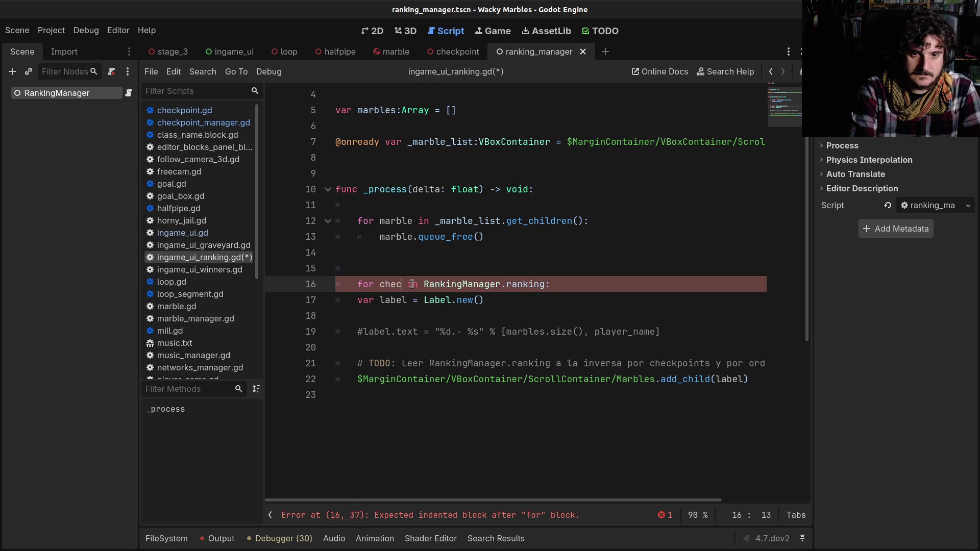
key(BackSpace)
key(BackSpace)
text(p)
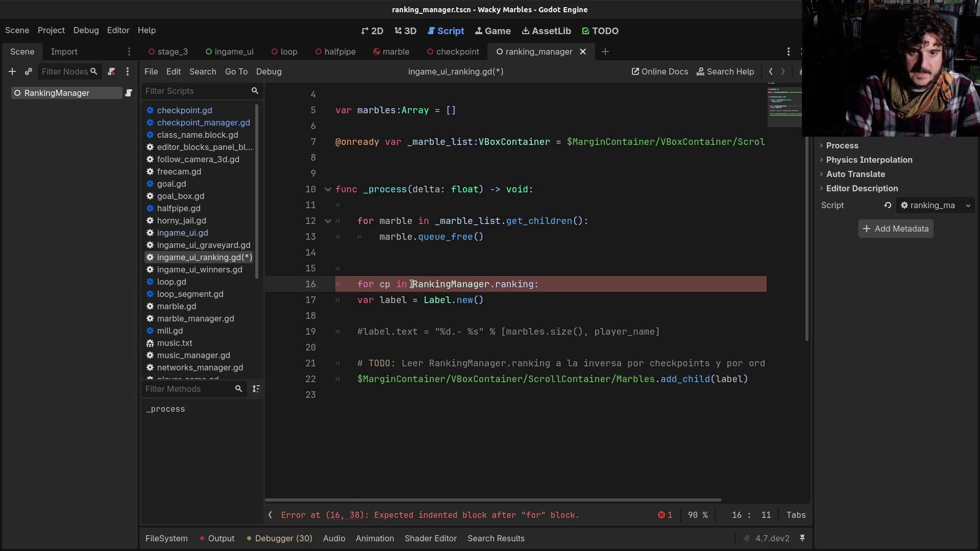
key(Return)
text(for)
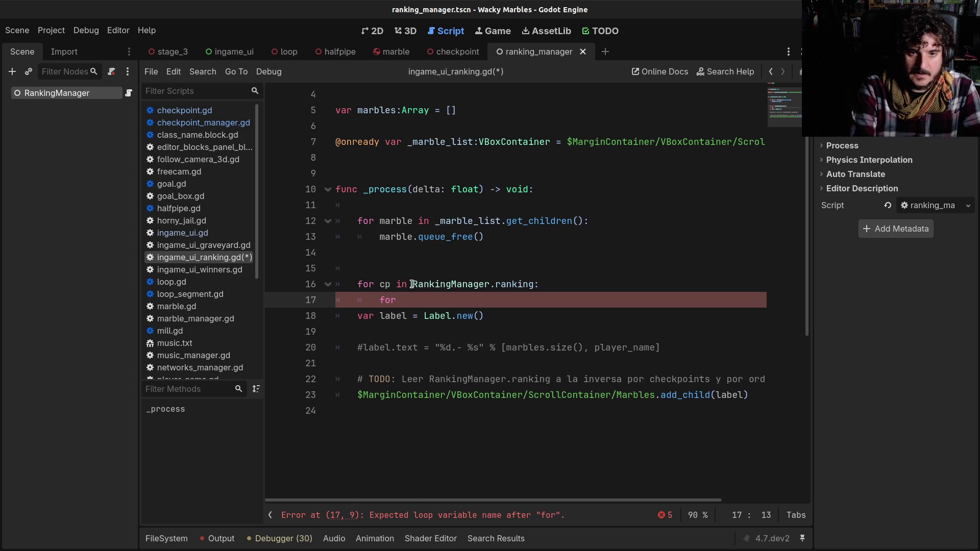
text( marble in cp:)
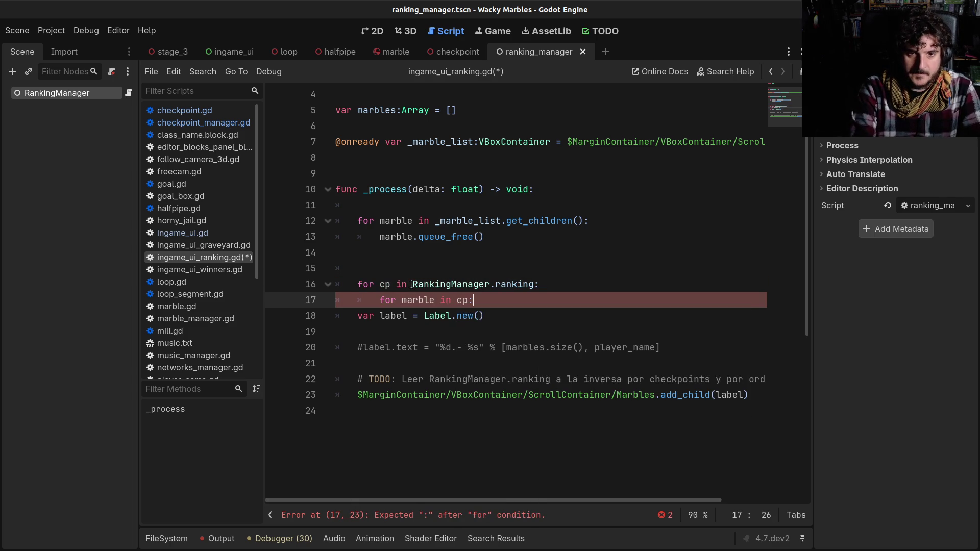
- Indent the label creation and add_child lines under the inner loop and delete the TODO comment
key(Down)
key(Home)
key(Tab)
key(Tab)
key(Down)
key(Down)
key(Down)
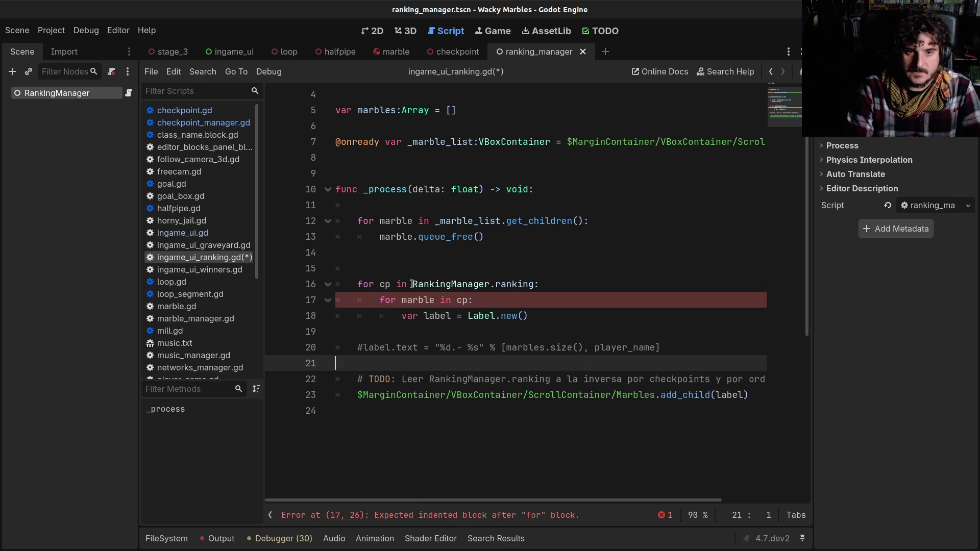
key(Home)
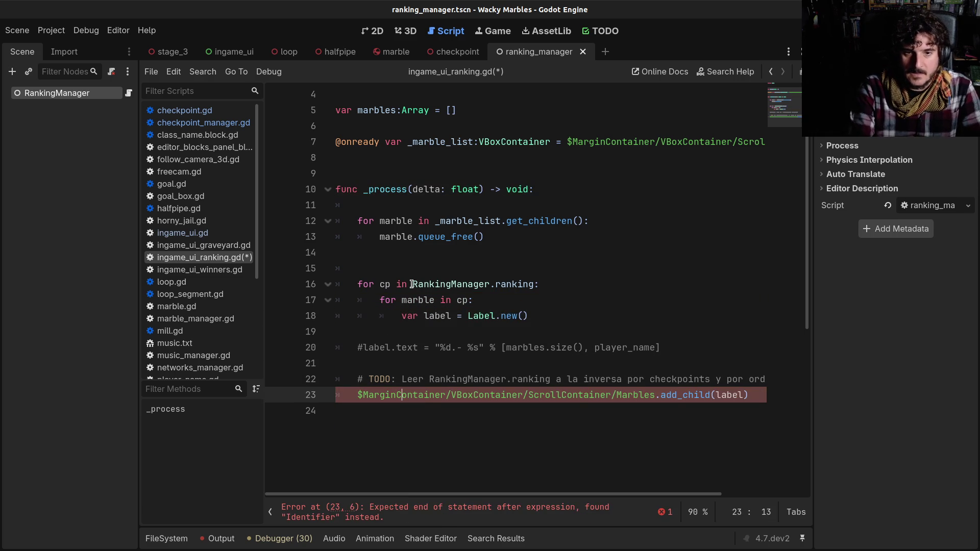
key(Tab)
key(Up)
key(End)
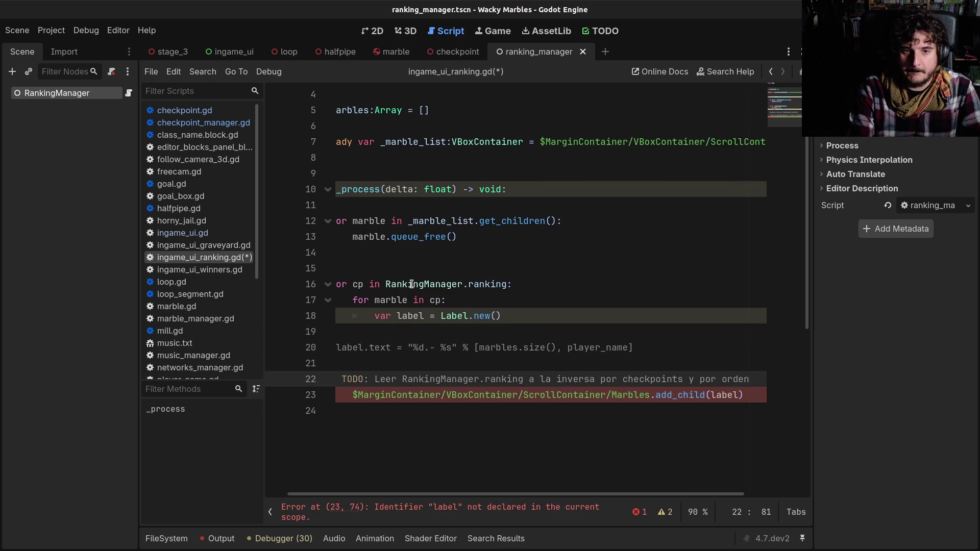
key(shift+Up)
key(BackSpace)
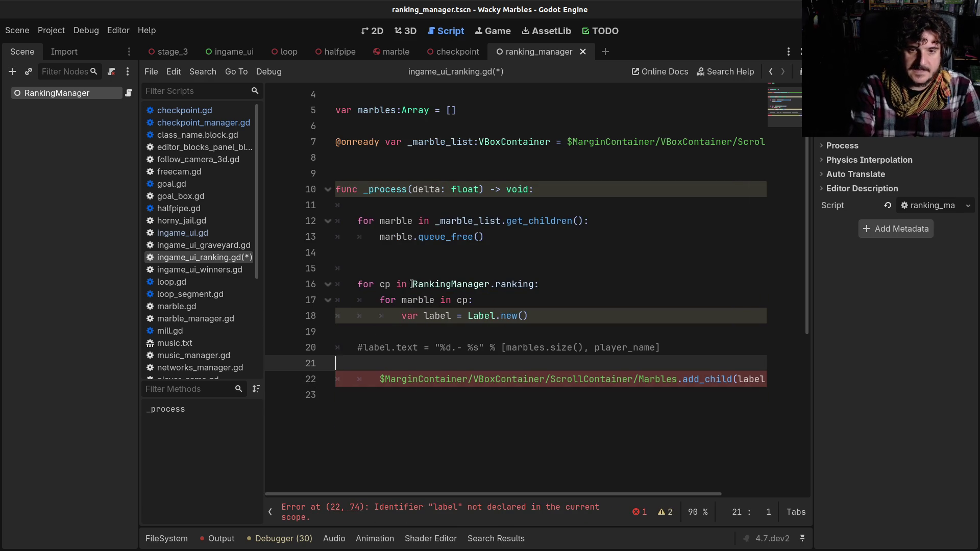
- Indent the label.text and add_child lines, uncomment the label.text assignment, and save
key(Up)
key(Home)
key(Tab)
key(Tab)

◆ PROBLEM
Among the lines of the listing above, count those that hold the string "Indent", giving the count alone.

◆ TASK OUTPUT
2